MARKET TREND
Demand for Coking Coal has undergone a wane as the major buyers halted their imports due to the escalating spot prices in the prime international market—Australia. As such, spot prices of the Premium HCC have remained stagnant at around USD 232.75/MT FoB Australia during the last seven days.
At the same time, Coking Coal prices in China have stabilized at Yuan 1150-1180/MT as the steel prices in China dipped, and the domestic coal prices are likely to remain stable in the near future.
However, demand for Coking Coal is expected to return to the market in the near future as the steel producers in China—the largest consumer of the coal globally—will resume full-fledged operations after 15Mar’18; that will necessitate constant procurement of the coal in bulk quantities. On 15Mar’18, the curb on the steel production during the winter season mandated by the Chinese government will come to an end, thus to free the steel makers there to operate their plants at higher rates.
Notably, the recent mandate of the Chinese government to cut down 30 MnT of steel production capacity is not going to impact the Coking Coal demand as the operating steel producers there are going to ramp up their production for amassing higher profits. The steel production capacity-cut is being implemented to rationalize demand with supply.
In Australia, the prime Coking Coal supply market, supplies are without major constraints, and the sellers there are waiting for the Chinese steel makers to resume imports. Despite downpour of rains in Australia, mining activity has not been affected severely and production is expected to remain normal, albeit a slight dip.
In India too, the buying appetite is quite strong as steel production has been going on at high rates. And at the same time, demand for steel is also gradually rising. India’s steel industry is not going to be impacted by the recent decision of the US government to impose 25% duty on steel imports in the continent. According to industry experts, the decision of the US government was influenced by the emphasis to increase domestic production. The decision will however not impact Indian steel production as India’s share in the US steel imports is only at around 2.4%, according to the experts. Therefore, there will be no downslide in steel production in India, and hence no reduction in Coking Coal imports in the future.
PRICE TREND
Speculation of Chinese demand getting stronger in the coming days has prevented any downturn in the rates of Coking Coal offers in Australia. The offers have remained steady in the recent past. Subsequent movements in the offers will be dictated by the demand pattern emanating from China.

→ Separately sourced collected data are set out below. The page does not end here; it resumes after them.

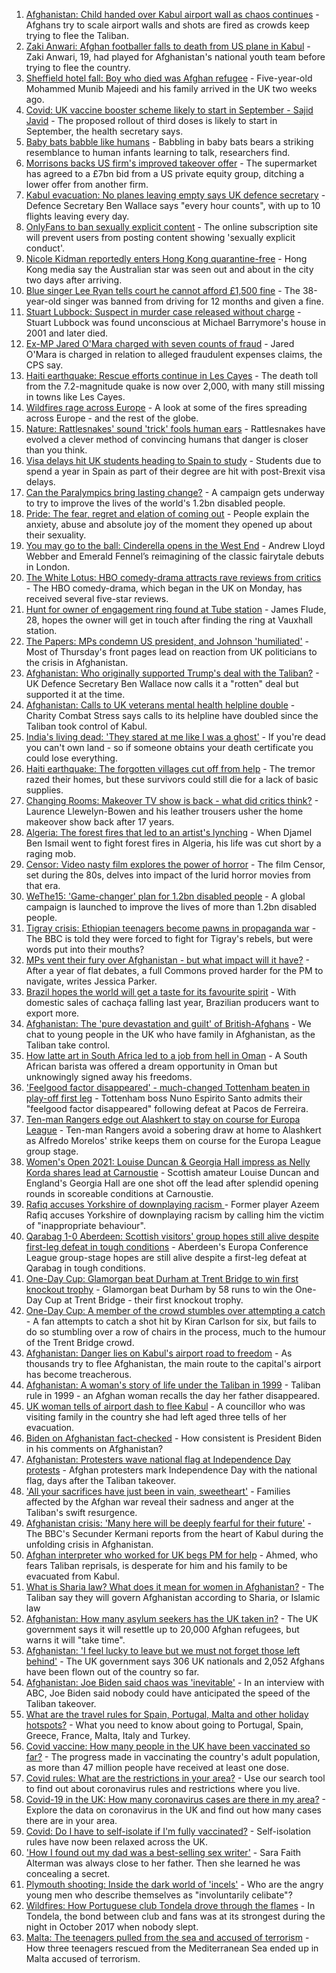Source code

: 1. [Afghanistan: Child handed over Kabul airport wall as chaos continues](https://www.bbc.co.uk/news/world-asia-58267756) - Afghans try to scale airport walls and shots are fired as crowds keep trying to flee the Taliban.
2. [Zaki Anwari: Afghan footballer falls to death from US plane in Kabul](https://www.bbc.co.uk/news/world-asia-58272740) - Zaki Anwari, 19, had played for Afghanistan's national youth team before trying to flee the country.
3. [Sheffield hotel fall: Boy who died was Afghan refugee](https://www.bbc.co.uk/news/uk-england-south-yorkshire-58269533) - Five-year-old Mohammed Munib Majeedi and his family arrived in the UK two weeks ago.
4. [Covid: UK vaccine booster scheme likely to start in September - Sajid Javid](https://www.bbc.co.uk/news/uk-58271911) - The proposed rollout of third doses is likely to start in September, the health secretary says.
5. [Baby bats babble like humans](https://www.bbc.co.uk/news/science-environment-58271913) - Babbling in baby bats bears a striking resemblance to human infants learning to talk, researchers find.
6. [Morrisons backs US firm's improved takeover offer](https://www.bbc.co.uk/news/business-58273916) - The supermarket has agreed to a £7bn bid from a US private equity group, ditching a lower offer from another firm.
7. [Kabul evacuation: No planes leaving empty says UK defence secretary](https://www.bbc.co.uk/news/uk-58266555) - Defence Secretary Ben Wallace says "every hour counts", with up to 10 flights leaving every day.
8. [OnlyFans to ban sexually explicit content](https://www.bbc.co.uk/news/business-58273914) - The online subscription site will prevent users from posting content showing 'sexually explicit conduct'.
9. [Nicole Kidman reportedly enters Hong Kong quarantine-free](https://www.bbc.co.uk/news/world-asia-58270417) - Hong Kong media say the Australian star was seen out and about in the city two days after arriving.
10. [Blue singer Lee Ryan tells court he cannot afford £1,500 fine](https://www.bbc.co.uk/news/uk-england-cambridgeshire-58274941) - The 38-year-old singer was banned from driving for 12 months and given a fine.
11. [Stuart Lubbock: Suspect in murder case released without charge](https://www.bbc.co.uk/news/uk-england-essex-58273900) - Stuart Lubbock was found unconscious at Michael Barrymore's house in 2001 and later died.
12. [Ex-MP Jared O'Mara charged with seven counts of fraud](https://www.bbc.co.uk/news/uk-england-south-yorkshire-58272878) - Jared O'Mara is charged in relation to alleged fraudulent expenses claims, the CPS say.
13. [Haiti earthquake: Rescue efforts continue in Les Cayes](https://www.bbc.co.uk/news/world-latin-america-58274326) - The death toll from the 7.2-magnitude quake is now over 2,000, with many still missing in towns like Les Cayes.
14. [Wildfires rage across Europe](https://www.bbc.co.uk/news/world-58257998) - A look at some of the fires spreading across Europe - and the rest of the globe.
15. [Nature: Rattlesnakes' sound 'trick' fools human ears](https://www.bbc.co.uk/news/science-environment-58270599) - Rattlesnakes have evolved a clever method of convincing humans that danger is closer than you think.
16. [Visa delays hit UK students heading to Spain to study](https://www.bbc.co.uk/news/education-58247963) - Students due to spend a year in Spain as part of their degree are hit with post-Brexit visa delays.
17. [Can the Paralympics bring lasting change?](https://www.bbc.co.uk/news/uk-58260253) - A campaign gets underway to try to improve the lives of the world's 1.2bn disabled people.
18. [Pride: The fear, regret and elation of coming out](https://www.bbc.co.uk/news/uk-wales-58255735) - People explain the anxiety, abuse and absolute joy of the moment they opened up about their sexuality.
19. [You may go to the ball: Cinderella opens in the West End](https://www.bbc.co.uk/news/entertainment-arts-58260252) - Andrew Lloyd Webber and Emerald Fennel’s reimagining of the classic fairytale debuts in London.
20. [The White Lotus: HBO comedy-drama attracts rave reviews from critics](https://www.bbc.co.uk/news/entertainment-arts-58254855) - The HBO comedy-drama, which began in the UK on Monday, has received several five-star reviews.
21. [Hunt for owner of engagement ring found at Tube station](https://www.bbc.co.uk/news/uk-england-london-58235968) - James Flude, 28, hopes the owner will get in touch after finding the ring at Vauxhall station.
22. [The Papers: MPs condemn US president, and Johnson 'humiliated'](https://www.bbc.co.uk/news/blogs-the-papers-58264267) - Most of Thursday's front pages lead on reaction from UK politicians to the crisis in Afghanistan.
23. [Afghanistan: Who originally supported Trump's deal with the Taliban?](https://www.bbc.co.uk/news/58271943) - UK Defence Secretary Ben Wallace now calls it a "rotten" deal but supported it at the time.
24. [Afghanistan: Calls to UK veterans mental health helpline double](https://www.bbc.co.uk/news/uk-politics-58271247) - Charity Combat Stress says calls to its helpline have doubled since the Taliban took control of Kabul.
25. [India's living dead: 'They stared at me like I was a ghost'](https://www.bbc.co.uk/news/stories-58259497) - If you're dead you can't own land - so if someone obtains your death certificate you could lose everything.
26. [Haiti earthquake: The forgotten villages cut off from help](https://www.bbc.co.uk/news/world-latin-america-58245047) - The tremor razed their homes, but these survivors could still die for a lack of basic supplies.
27. [Changing Rooms: Makeover TV show is back - what did critics think?](https://www.bbc.co.uk/news/entertainment-arts-58267000) - Laurence Llewelyn-Bowen and his leather trousers usher the home makeover show back after 17 years.
28. [Algeria: The forest fires that led to an artist's lynching](https://www.bbc.co.uk/news/world-africa-58260855) - When Djamel Ben Ismail went to fight forest fires in Algeria, his life was cut short by a raging mob.
29. [Censor: Video nasty film explores the power of horror](https://www.bbc.co.uk/news/entertainment-arts-58246426) - The film Censor, set during the 80s, delves into impact of the lurid horror movies from that era.
30. [WeThe15: 'Game-changer' plan for 1.2bn disabled people](https://www.bbc.co.uk/news/disability-58231022) - A global campaign is launched to improve the lives of more than 1.2bn disabled people.
31. [Tigray crisis: Ethiopian teenagers become pawns in propaganda war](https://www.bbc.co.uk/news/world-africa-58189395) - The BBC is told they were forced to fight for Tigray's rebels, but were words put into their mouths?
32. [MPs vent their fury over Afghanistan - but what impact will it have?](https://www.bbc.co.uk/news/uk-politics-58256616) - After a year of flat debates, a full Commons proved harder for the PM to navigate, writes Jessica Parker.
33. [Brazil hopes the world will get a taste for its favourite spirit](https://www.bbc.co.uk/news/business-58241729) - With domestic sales of cachaça falling last year, Brazilian producers want to export more.
34. [Afghanistan: The 'pure devastation and guilt' of British-Afghans](https://www.bbc.co.uk/news/newsbeat-58242443) - We chat to young people in the UK who have family in Afghanistan, as the Taliban take control.
35. [How latte art in South Africa led to a job from hell in Oman](https://www.bbc.co.uk/news/world-africa-57990393) - A South African barista was offered a dream opportunity in Oman but unknowingly signed away his freedoms.
36. ['Feelgood factor disappeared' - much-changed Tottenham beaten in play-off first leg](https://www.bbc.co.uk/sport/football/58257076) - Tottenham boss Nuno Espirito Santo admits their "feelgood factor disappeared" following defeat at Pacos de Ferreira.
37. [Ten-man Rangers edge out Alashkert to stay on course for Europa League](https://www.bbc.co.uk/sport/football/58215309) - Ten-man Rangers avoid a sobering draw at home to Alashkert as Alfredo Morelos' strike keeps them on course for the Europa League group stage.
38. [Women's Open 2021: Louise Duncan & Georgia Hall impress as Nelly Korda shares lead at Carnoustie](https://www.bbc.co.uk/sport/golf/58274174) - Scottish amateur Louise Duncan and England's Georgia Hall are one shot off the lead after splendid opening rounds in scoreable conditions at Carnoustie.
39. [Rafiq accuses Yorkshire of downplaying racism ](https://www.bbc.co.uk/sport/cricket/58272607) - Former player Azeem Rafiq accuses Yorkshire of downplaying racism by calling him the victim of "inappropriate behaviour".
40. [Qarabag 1-0 Aberdeen: Scottish visitors' group hopes still alive despite first-leg defeat in tough conditions](https://www.bbc.co.uk/sport/football/58215336) - Aberdeen's Europa Conference League group-stage hopes are still alive despite a first-leg defeat at Qarabag in tough conditions.
41. [One-Day Cup: Glamorgan beat Durham at Trent Bridge to win first knockout trophy](https://www.bbc.co.uk/sport/cricket/58237726) - Glamorgan beat Durham by 58 runs to win the One-Day Cup at Trent Bridge - their first knockout trophy.
42. [One-Day Cup: A member of the crowd stumbles over attempting a catch](https://www.bbc.co.uk/sport/av/cricket/58272079) - A fan attempts to catch a shot hit by Kiran Carlson for six, but fails to do so stumbling over a row of chairs in the process, much to the humour of the Trent Bridge crowd.
43. [Afghanistan: Danger lies on Kabul's airport road to freedom](https://www.bbc.co.uk/news/world-asia-58271517) - As thousands try to flee Afghanistan, the main route to the capital's airport has become treacherous.
44. [Afghanistan: A woman's story of life under the Taliban in 1999](https://www.bbc.co.uk/news/world-asia-58250780) - Taliban rule in 1999 - an Afghan woman recalls the day her father disappeared.
45. [UK woman tells of airport dash to flee Kabul](https://www.bbc.co.uk/news/uk-58266554) - A councillor who was visiting family in the country she had left aged three tells of her evacuation.
46. [Biden on Afghanistan fact-checked](https://www.bbc.co.uk/news/58243158) - How consistent is President Biden in his comments on Afghanistan?
47. [Afghanistan: Protesters wave national flag at Independence Day protests](https://www.bbc.co.uk/news/world-asia-58275284) - Afghan protesters mark Independence Day with the national flag, days after the Taliban takeover.
48. ['All your sacrifices have just been in vain, sweetheart'](https://www.bbc.co.uk/news/uk-58267755) - Families affected by the Afghan war reveal their sadness and anger at the Taliban's swift resurgence.
49. [Afghanistan crisis: 'Many here will be deeply fearful for their future'](https://www.bbc.co.uk/news/world-asia-58262874) - The BBC's Secunder Kermani reports from the heart of Kabul during the unfolding crisis in Afghanistan.
50. [Afghan interpreter who worked for UK begs PM for help](https://www.bbc.co.uk/news/uk-58264397) - Ahmed, who fears Taliban reprisals, is desperate for him and his family to be evacuated from Kabul.
51. [What is Sharia law? What does it mean for women in Afghanistan?](https://www.bbc.co.uk/news/world-27307249) - The Taliban say they will govern Afghanistan according to Sharia, or Islamic law
52. [Afghanistan: How many asylum seekers has the UK taken in?](https://www.bbc.co.uk/news/uk-58245684) - The UK government says it will resettle up to 20,000 Afghan refugees, but warns it will "take time".
53. [Afghanistan: 'I feel lucky to leave but we must not forget those left behind'](https://www.bbc.co.uk/news/uk-58259520) - The UK government says 306 UK nationals and 2,052 Afghans have been flown out of the country so far.
54. [Afghanistan: Joe Biden said chaos was 'inevitable'](https://www.bbc.co.uk/news/world-us-canada-58264718) - In an interview with ABC, Joe Biden said nobody could have anticipated the speed of the Taliban takeover.
55. [What are the travel rules for Spain, Portugal, Malta and other holiday hotspots?](https://www.bbc.co.uk/news/explainers-56997931) - What you need to know about going to Portugal, Spain, Greece, France, Malta, Italy and Turkey.
56. [Covid vaccine: How many people in the UK have been vaccinated so far?](https://www.bbc.co.uk/news/health-55274833) - The progress made in vaccinating the country's adult population, as more than 47 million people have received at least one dose.
57. [Covid rules: What are the restrictions in your area?](https://www.bbc.co.uk/news/uk-54373904) - Use our search tool to find out about coronavirus rules and restrictions where you live.
58. [Covid-19 in the UK: How many coronavirus cases are there in my area?](https://www.bbc.co.uk/news/uk-51768274) - Explore the data on coronavirus in the UK and find out how many cases there are in your area.
59. [Covid: Do I have to self-isolate if I'm fully vaccinated?](https://www.bbc.co.uk/news/explainers-54239922) - Self-isolation rules have now been relaxed across the UK.
60. ['How I found out my dad was a best-selling sex writer'](https://www.bbc.co.uk/news/stories-58171940) - Sara Faith Alterman was always close to her father. Then she learned he was concealing a secret.
61. [Plymouth shooting: Inside the dark world of 'incels'](https://www.bbc.co.uk/news/blogs-trending-44053828) - Who are the angry young men who describe themselves as "involuntarily celibate"?
62. [Wildfires: How Portuguese club Tondela drove through the flames](https://www.bbc.co.uk/sport/football/58101546) - In Tondela, the bond between club and fans was at its strongest during the night in October 2017 when nobody slept.
63. [Malta: The teenagers pulled from the sea and accused of terrorism](https://www.bbc.co.uk/news/world-57988934) - How three teenagers rescued from the Mediterranean Sea ended up in Malta accused of terrorism.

Offers for the Premium HCC are reported at around USD 232.75/MT FoB Australia, almost at the rates reported in the week last. But, there is an up-drift of around USD 6/MT in the offers for the 64 Mid Vol HCC against the week-ago offers, and that has arisen due to some shortage in the availability. Offers for the 64 Mid Vol HCC is reported at around USD 200.90/MT FoB Australia.
Source: CoalMint Research
On CFR India basis, these offers amount to: USD 246.30/MT and USD 214.45/MT respectively.
Meanwhile, a Canadian Coking Coal offer was heard at around USD 207/MT FoB.
COKING COAL CONTRACT PRICE FOR JAPANESE STEEL MILLS TO GO UP IN MAR-MAY’18
Japanese steel mills will have to shell out higher prices in Coking Coal purchases in the Mar-May’18 quarter as the Coking Coal price index had averaged USD 236.07/MT during the Dec-Feb’18 period, and that was higher by 23% over the average index of USD 191.93/MT during the Sep-Nov’17 period. Tighter supply during the Dec-Feb’18 quarter had led to the rise in the index.
As a matter of fact, Japanese steel makers set the Coking Coal contract prices for the succeeding quarter based on calculations involving the average price index during the preceding quarter.